Electron Transport • Chain of carrier molecules that receive electrons from NADH. • The flow of electrons from carrier to carrier is exergonic. • The energy release is used to pump H+ from NADH across a membrane to form a concentration of H+ on one side of the membrane. • The flow of H+ back across the membrane is also exergonic and the energy released is used to convert ADP to ATP – PROTON MOTIVE FORCE! • ATP is made via CHEMIOSMOSIS by the enzyme ATP SYNTHASE • Final electron acceptor is oxygen • ETS occurs only in the presence of oxygen • The reaction to make ATP is called OXIDATIVE PHOSPHORYLATION. • The source of electrons are the NADH and FADH2 produced in earlier steps of glycolysis and the Krebs cycle
ATP Production by ETS • For every 1 NADH that goes into ETS you get 3 ATP • For every 1 FADH2 that goes into ETS you get 2 ATP • How many NADH and FADH2 are generated in ALL parts of AEROBIC respiration? • ANSWER 10 NADH and 2 FADH2
Total Energy Production • 1 molecule of glucose gives the following: • 10 NADH → ETS = 30 ATP • 2 FADH2 → ETS = 4 ATP • 2 ATP directly from glycolysis (substrate level phosphorylation) • 2 ATP directly from Krebs (substrate level phosphprylation) • TOTAL ATP from 1 glucose = 38
What about the anaerobes and energy? • If you are an anaerobe you can do only glycolysis and get how munch total ATP? • Right, just 2 ATP • Remember no ETS for these microbes! • But want about the end product pyruvic acid, what happens to it, it can’t just continue to build up? • Answer, these bacteria use the pyruvic acid in the process of FERMENTATION
Fermentation • Occurs in the absence of oxygen • Produces small amounts of ATP • Organic molecule, not oxygen, is the final electron acceptor • End products are alcohol or various acids • Anaerobes and facultative anaerobes
Let’s make wine! • What do you need? • Grape juice, that’s the source of sugar • Yeast, these cells will make the alcohol • Mix together and put in a bottle that can be sealed • What’s happening in the bottle? • The answer is fermentation – no oxygen, you sealed the bottle, the yeast break down the sugars in the grape juice, make pyruvic acid, then alcohol • Wait a few weeks, open the bottle, then PARTY!

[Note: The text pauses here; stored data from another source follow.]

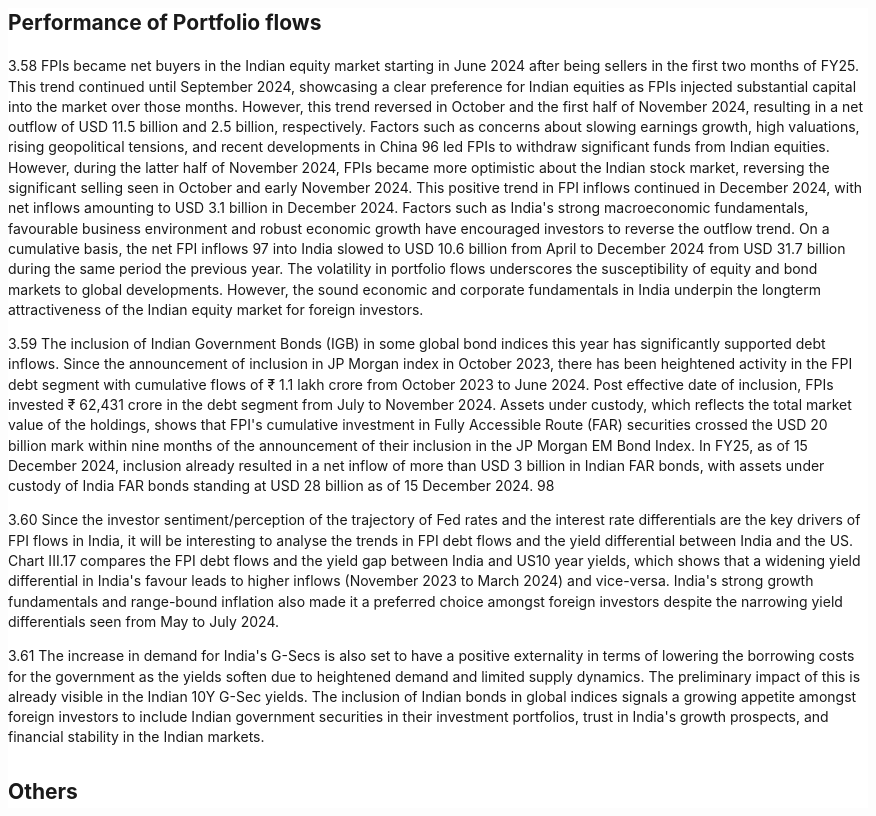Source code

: ## Performance of Portfolio flows

3.58  FPIs became net buyers in the Indian equity market starting in June 2024 after being sellers in the first two months of FY25. This trend continued until September 2024, showcasing a clear preference for Indian equities as FPIs injected substantial capital into the market over those months. However, this trend reversed in October and the first  half  of  November  2024,  resulting  in  a  net  outflow  of  USD  11.5  billion and 2.5 billion, respectively. Factors such as concerns about slowing earnings growth, high valuations, rising geopolitical tensions, and recent developments in China 96  led FPIs to withdraw significant funds from Indian equities. However, during the latter half of November 2024, FPIs became more optimistic about the Indian stock market, reversing  the  significant  selling  seen  in  October  and  early  November  2024.  This positive trend in FPI inflows continued in December 2024, with net inflows amounting to USD 3.1 billion in December 2024. Factors such as India's strong macroeconomic fundamentals,  favourable  business  environment  and  robust  economic  growth  have encouraged investors to reverse the outflow trend. On a cumulative basis, the net FPI inflows 97  into India slowed to USD 10.6 billion from April to December 2024 from USD 31.7 billion during the same period the previous year. The volatility in portfolio flows underscores  the  susceptibility  of  equity  and  bond  markets  to  global  developments. However, the sound economic and corporate fundamentals in India underpin the longterm attractiveness of the Indian equity market for foreign investors.



3.59  The inclusion of Indian Government Bonds (IGB) in some global bond indices this year has significantly supported debt inflows. Since the announcement of inclusion in JP Morgan index in October 2023, there has been heightened activity in the FPI debt segment with cumulative flows of ₹ 1.1 lakh crore from October 2023 to June 2024. Post effective date of inclusion, FPIs invested ₹ 62,431 crore in the debt segment from July to November 2024. Assets under custody, which reflects the total market value of the holdings, shows that FPI's cumulative investment in Fully Accessible Route (FAR) securities crossed the USD 20 billion mark within nine months of the announcement of their inclusion in the JP Morgan EM Bond Index. In FY25, as of 15 December 2024, inclusion already resulted in a net inflow of more than USD 3 billion in Indian FAR bonds, with assets under custody of India FAR bonds standing at USD 28 billion as of 15 December 2024. 98

3.60  Since the investor sentiment/perception of the trajectory of Fed rates and the interest rate differentials are the key drivers of FPI flows in India, it will be interesting to analyse the trends in FPI debt flows and the yield differential between India and the US. Chart III.17 compares the FPI debt flows and the yield gap between India and US10 year yields, which shows that a widening yield differential in India's favour leads to higher inflows (November 2023 to March 2024) and vice-versa. India's strong growth fundamentals  and  range-bound  inflation  also  made  it  a  preferred  choice  amongst foreign investors despite the narrowing yield differentials seen from May to July 2024.





3.61   The increase in demand for India's G-Secs is also set to have a positive externality in terms of lowering the borrowing costs for the government as the yields soften due to heightened demand and limited supply dynamics. The preliminary impact of this is  already  visible  in  the  Indian  10Y  G-Sec  yields.  The  inclusion  of  Indian  bonds  in global indices signals a growing appetite amongst foreign investors to include Indian government securities in their investment portfolios, trust in India's growth prospects, and financial stability in the Indian markets.

## Others

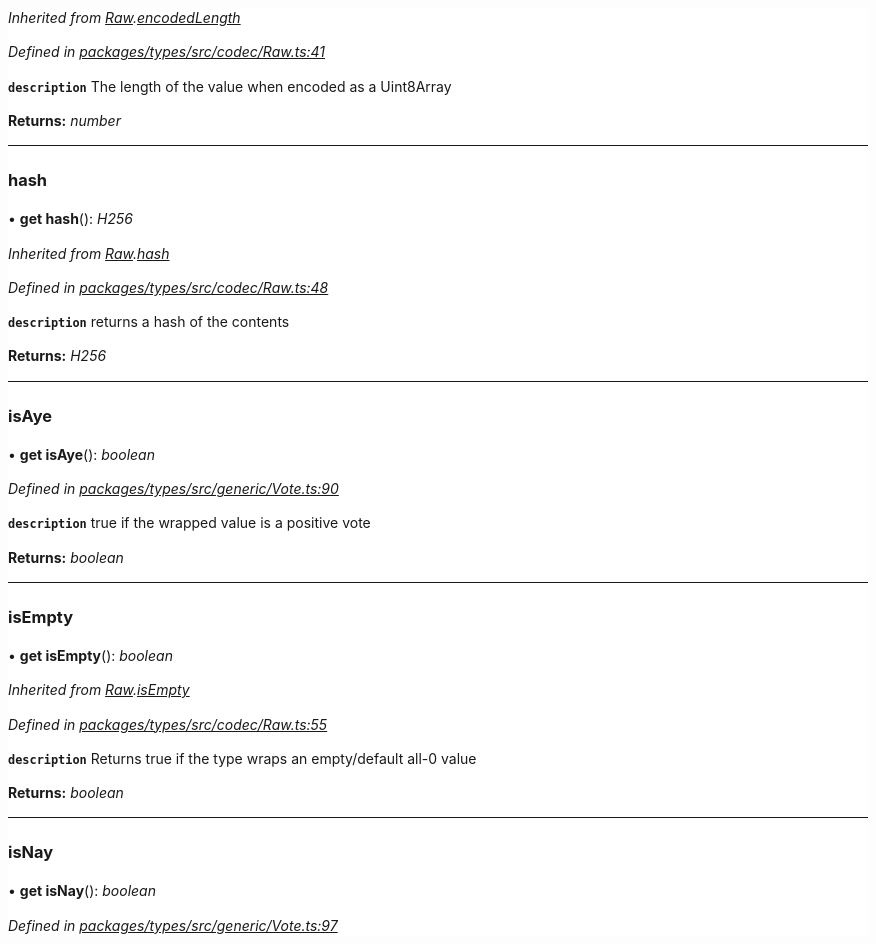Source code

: *Inherited from [Raw](_codec_raw_.raw.md).[encodedLength](_codec_raw_.raw.md#encodedlength)*

*Defined in [packages/types/src/codec/Raw.ts:41](https://github.com/polkadot-js/api/blob/8c6505d870/packages/types/src/codec/Raw.ts#L41)*

**`description`** The length of the value when encoded as a Uint8Array

**Returns:** *number*

___

###  hash

• **get hash**(): *H256*

*Inherited from [Raw](_codec_raw_.raw.md).[hash](_codec_raw_.raw.md#hash)*

*Defined in [packages/types/src/codec/Raw.ts:48](https://github.com/polkadot-js/api/blob/8c6505d870/packages/types/src/codec/Raw.ts#L48)*

**`description`** returns a hash of the contents

**Returns:** *H256*

___

###  isAye

• **get isAye**(): *boolean*

*Defined in [packages/types/src/generic/Vote.ts:90](https://github.com/polkadot-js/api/blob/8c6505d870/packages/types/src/generic/Vote.ts#L90)*

**`description`** true if the wrapped value is a positive vote

**Returns:** *boolean*

___

###  isEmpty

• **get isEmpty**(): *boolean*

*Inherited from [Raw](_codec_raw_.raw.md).[isEmpty](_codec_raw_.raw.md#isempty)*

*Defined in [packages/types/src/codec/Raw.ts:55](https://github.com/polkadot-js/api/blob/8c6505d870/packages/types/src/codec/Raw.ts#L55)*

**`description`** Returns true if the type wraps an empty/default all-0 value

**Returns:** *boolean*

___

###  isNay

• **get isNay**(): *boolean*

*Defined in [packages/types/src/generic/Vote.ts:97](https://github.com/polkadot-js/api/blob/8c6505d870/packages/types/src/generic/Vote.ts#L97)*
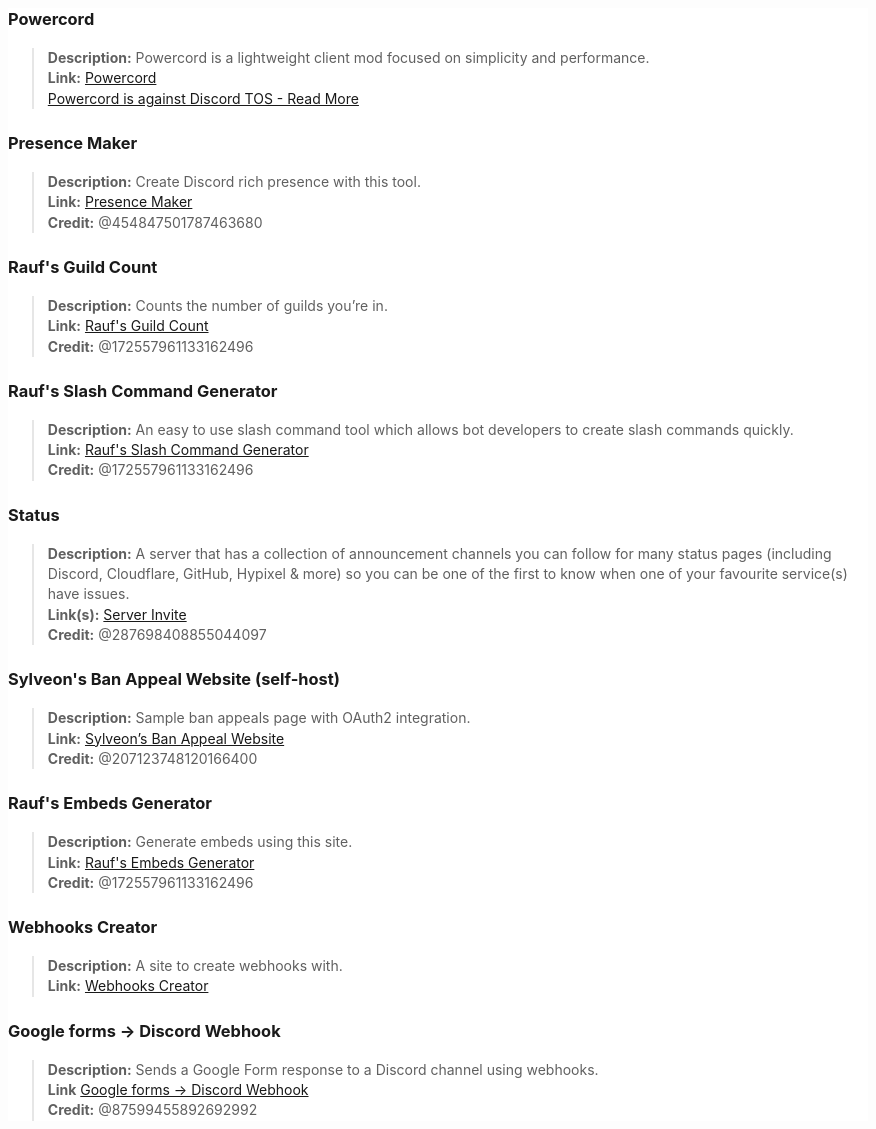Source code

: ### **Powercord**
> __Description:__ Powercord is a lightweight client mod focused on simplicity and performance.   <br/>
__Link:__ [Powercord](https://powercord.dev/)  <br/>
[Powercord is against Discord TOS - Read More](https://dat.place/client-mods/)

### **Presence Maker**
> __Description:__ Create Discord rich presence with this tool.   <br/>
__Link:__ [Presence Maker](https://github.com/ThatOneCalculator/DiscordRPCMaker)  <br/>
__Credit:__ @454847501787463680

### **Rauf's Guild Count**
> __Description:__ Counts the number of guilds you’re in.   <br/>
__Link:__ [Rauf's Guild Count](https://rauf.wtf/guildcount)   <br/>
__Credit:__ @172557961133162496

### **Rauf's Slash Command Generator**
> __Description:__ An easy to use slash command tool which allows bot developers to create slash commands quickly.  <br/>
__Link:__ [Rauf's Slash Command Generator](https://rauf.wtf/slash)  <br/>
__Credit:__ @172557961133162496

### **Status**
> __Description:__ A server that has a collection of announcement channels you can follow for many status pages (including Discord, Cloudflare, GitHub, Hypixel & more) so you can be one of the first to know when one of your favourite service(s) have issues.   <br/>
__Link(s):__ 
[Server Invite](https://inv.wtf/statuspages)   <br/>
__Credit:__ @287698408855044097

### **Sylveon's Ban Appeal Website (self-host)**
> __Description:__ Sample ban appeals page with OAuth2 integration.   <br/>
__Link:__ [Sylveon’s Ban Appeal Website](https://github.com/sylveon/discord-ban-appeals)   <br/>
__Credit:__  @207123748120166400

### **Rauf's Embeds Generator**
> __Description:__ Generate embeds using this site.   <br/>
__Link:__ [Rauf's Embeds Generator](https://embed.rauf.wtf/)   <br/>
__Credit:__ @172557961133162496

### **Webhooks Creator** 
> __Description:__ A site to create webhooks with.   <br/>
__Link:__ [Webhooks Creator](https://webhook.site/)

### **Google forms -> Discord Webhook**
> __Description:__ Sends a Google Form response to a Discord channel using webhooks.  <br/>
__Link__ [Google forms -> Discord Webhook](https://github.com/Iku/Google-Forms-to-Discord)  <br/>
__Credit:__ @87599455892692992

What wine? • The party was no fun, there was no wine • What happened, yeast make alcohol don’t they? • Right, they do, but only if NO oxygen is present • You didn’t seal the bottle well, air got in and the yeast did this: • Grape juice→glycolysis→Krebs→ETS • NO alcohol!
Energy comparisons • Aerobes and facultative anaerobes growing the presence of oxygen produce 38 ATP from one molecule of glucose • Anaerobes produce 2 ATP from one molecule of glucose • So the energy bottom line is that growth in the presence of oxygen is the way to go and grow!